Untuk menumbuhkan kecintaan tersebut, ada banyak cara yang bisa ditempuh. Salah satunya, kata Kiai Muslim, ialah membaca buku-buku yang mengisahkan tentang mukjizat al-Qur’an, keistimewaannya, keutamaan ayat-ayatnya, dan berbagai fadilah yang terkandung di dalamnya.

“Jika seseorang sudah mencintai al-Qur’an maka dengan sendirinya ia akan terdorong untuk membacanya, menghafalkannya, mempelajari isinya, dan mengamalkan kandungannya. Inilah puncak dari mencintai al-Qur’an,” tambahnya.

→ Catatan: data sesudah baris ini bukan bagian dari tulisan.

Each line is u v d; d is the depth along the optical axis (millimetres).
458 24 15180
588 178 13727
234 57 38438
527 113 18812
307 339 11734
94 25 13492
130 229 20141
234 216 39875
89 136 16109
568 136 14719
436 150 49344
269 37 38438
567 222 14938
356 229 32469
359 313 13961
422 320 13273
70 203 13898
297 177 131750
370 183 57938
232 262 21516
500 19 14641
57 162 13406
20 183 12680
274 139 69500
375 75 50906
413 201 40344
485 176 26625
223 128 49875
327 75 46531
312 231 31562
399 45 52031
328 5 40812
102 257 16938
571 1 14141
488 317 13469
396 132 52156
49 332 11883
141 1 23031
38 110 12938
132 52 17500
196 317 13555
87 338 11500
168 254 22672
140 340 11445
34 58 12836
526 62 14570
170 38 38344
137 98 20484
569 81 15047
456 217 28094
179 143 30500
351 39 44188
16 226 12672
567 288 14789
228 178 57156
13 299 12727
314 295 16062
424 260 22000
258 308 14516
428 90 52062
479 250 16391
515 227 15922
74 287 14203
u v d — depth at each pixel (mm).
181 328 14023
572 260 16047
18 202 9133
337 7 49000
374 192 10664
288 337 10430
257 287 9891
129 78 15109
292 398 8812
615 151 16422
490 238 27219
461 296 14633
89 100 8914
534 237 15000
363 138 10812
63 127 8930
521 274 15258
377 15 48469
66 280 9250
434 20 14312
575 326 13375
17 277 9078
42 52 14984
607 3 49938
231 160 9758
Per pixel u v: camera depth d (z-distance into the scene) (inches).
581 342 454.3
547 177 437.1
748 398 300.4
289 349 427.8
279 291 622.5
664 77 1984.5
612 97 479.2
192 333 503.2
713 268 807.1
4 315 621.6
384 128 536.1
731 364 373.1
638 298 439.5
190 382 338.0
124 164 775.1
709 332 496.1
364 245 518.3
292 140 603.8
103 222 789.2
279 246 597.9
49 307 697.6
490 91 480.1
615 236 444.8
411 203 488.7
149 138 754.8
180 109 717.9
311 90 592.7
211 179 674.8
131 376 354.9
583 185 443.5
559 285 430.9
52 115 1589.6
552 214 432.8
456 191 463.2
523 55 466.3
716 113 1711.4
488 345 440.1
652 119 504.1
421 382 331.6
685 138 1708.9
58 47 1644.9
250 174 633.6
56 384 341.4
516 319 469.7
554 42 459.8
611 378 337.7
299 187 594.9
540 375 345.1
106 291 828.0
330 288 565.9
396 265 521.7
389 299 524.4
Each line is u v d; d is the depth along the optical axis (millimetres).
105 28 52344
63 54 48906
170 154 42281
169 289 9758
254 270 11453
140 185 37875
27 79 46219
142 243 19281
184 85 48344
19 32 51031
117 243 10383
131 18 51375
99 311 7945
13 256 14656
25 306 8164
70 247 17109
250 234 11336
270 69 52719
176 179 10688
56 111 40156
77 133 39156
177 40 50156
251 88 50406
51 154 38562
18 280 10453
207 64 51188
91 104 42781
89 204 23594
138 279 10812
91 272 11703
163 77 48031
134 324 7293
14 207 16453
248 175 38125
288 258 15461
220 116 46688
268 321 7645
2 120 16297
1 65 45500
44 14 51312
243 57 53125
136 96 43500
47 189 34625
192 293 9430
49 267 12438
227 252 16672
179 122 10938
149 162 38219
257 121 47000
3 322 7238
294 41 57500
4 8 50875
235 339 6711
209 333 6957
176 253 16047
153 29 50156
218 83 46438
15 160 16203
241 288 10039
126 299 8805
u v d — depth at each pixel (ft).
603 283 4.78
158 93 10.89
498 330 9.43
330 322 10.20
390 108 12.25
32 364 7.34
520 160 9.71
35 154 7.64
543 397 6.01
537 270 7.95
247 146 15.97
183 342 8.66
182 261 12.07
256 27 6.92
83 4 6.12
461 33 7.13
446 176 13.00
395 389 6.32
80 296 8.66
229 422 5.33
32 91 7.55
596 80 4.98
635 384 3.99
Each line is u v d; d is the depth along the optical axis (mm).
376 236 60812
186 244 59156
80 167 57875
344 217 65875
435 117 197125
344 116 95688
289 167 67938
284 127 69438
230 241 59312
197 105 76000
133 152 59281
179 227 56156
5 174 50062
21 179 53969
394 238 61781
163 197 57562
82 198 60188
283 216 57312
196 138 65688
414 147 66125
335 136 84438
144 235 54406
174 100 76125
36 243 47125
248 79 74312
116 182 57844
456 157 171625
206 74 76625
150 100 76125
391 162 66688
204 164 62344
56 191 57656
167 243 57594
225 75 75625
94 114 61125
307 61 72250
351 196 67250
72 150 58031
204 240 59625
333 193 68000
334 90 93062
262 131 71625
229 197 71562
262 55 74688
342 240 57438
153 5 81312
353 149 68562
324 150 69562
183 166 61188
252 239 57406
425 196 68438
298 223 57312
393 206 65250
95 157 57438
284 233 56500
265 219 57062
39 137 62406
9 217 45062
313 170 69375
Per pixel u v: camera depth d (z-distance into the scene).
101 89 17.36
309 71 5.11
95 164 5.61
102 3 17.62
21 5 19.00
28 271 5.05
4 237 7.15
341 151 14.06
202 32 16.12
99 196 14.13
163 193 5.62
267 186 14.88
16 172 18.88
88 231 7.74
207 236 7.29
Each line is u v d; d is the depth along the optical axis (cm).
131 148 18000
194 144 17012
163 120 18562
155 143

Kiai Muslim kemudian menuturkan kisah seorang sahabat Nabi Muhammad Saw. yang selalu membaca QS. al-Ikhlas dalam setiap rakaat salatnya. Para sahabat yang menjadi makmumnya kemudian mengadukan hal itu kepada Nabi Saw. Beliau pun bersabda agar sahabat tersebut ditanya alasannya. Ketika ditanya, sahabat itu menjawab, “Karena di dalamnya disebutkan sifat Tuhan Yang Maha Pemurah, dan aku senang membacanya dalam salatku.” Setelah mendengar jawaban itu, Nabi Saw. bersabda, “Sampaikanlah kepadanya bahwa Allah menyukainya.”

Dari kisah tersebut, Kiai Muslim menegaskan bahwa mencintai al-Qur’an adalah kewajiban bagi setiap muslim. Terlebih lagi, warisan satu-satunya yang ditinggalkan Rasulullah Saw. hanyalah al-Qur’an. Karena itu, sungguh disayangkan apabila umat Islam tidak mencintai satu-satunya warisan beliau tersebut. Rasulullah Saw., sebagai pewaris al-Qur’an, akan sedih jika kita mengabaikannya atau bersikap acuh terhadapnya, sebagaimana telah diisyaratkan dalam QS. al-Furqan [25]: 30,” ujar Kiai Muslim.

“Kalian semua telah dipilih oleh Allah Swt. untuk menerima warisan terindah ini. Maka, jagalah, rawatlah, dan kukuhkanlah warisan ini dalam kehidupan sehari-hari, terlebih dalam kehidupan akademik. Salah satu bentuk merawat al-Qur’an adalah dengan mempelajarinya,” pesan Kiai Muslim.

“Bacalah al-Qur’an dengan lidah yang fasih, pikirkan maknanya dengan akal yang jernih, renungkan isinya dengan hati yang bersih, lalu amalkanlah dengan seluruh anggota badanmu. Inilah inti dari membersamai al-Qur’an,” tambahnya.

Lebih lanjut, Kiai Muslim menegaskan bahwa setiap mahasiswa IIQ An Nur Yogyakarta, apa pun program studinya, wajib membaca tafsir al-Qur’an. Jika mampu, bacalah tafsir berbahasa Arab, namun jika belum, bacalah terjemahan tafsir yang kini banyak tersedia di media digital.

“Sebab, mahasiswa IIQ An Nur Yogyakarta adalah anak-anak yang telah dipilih oleh Allah Swt. secara khusus untuk membuka rahasia-rahasia ilmu yang terkandung dalam al-Qur’an,” pungkas Kiai Muslim. [MAF].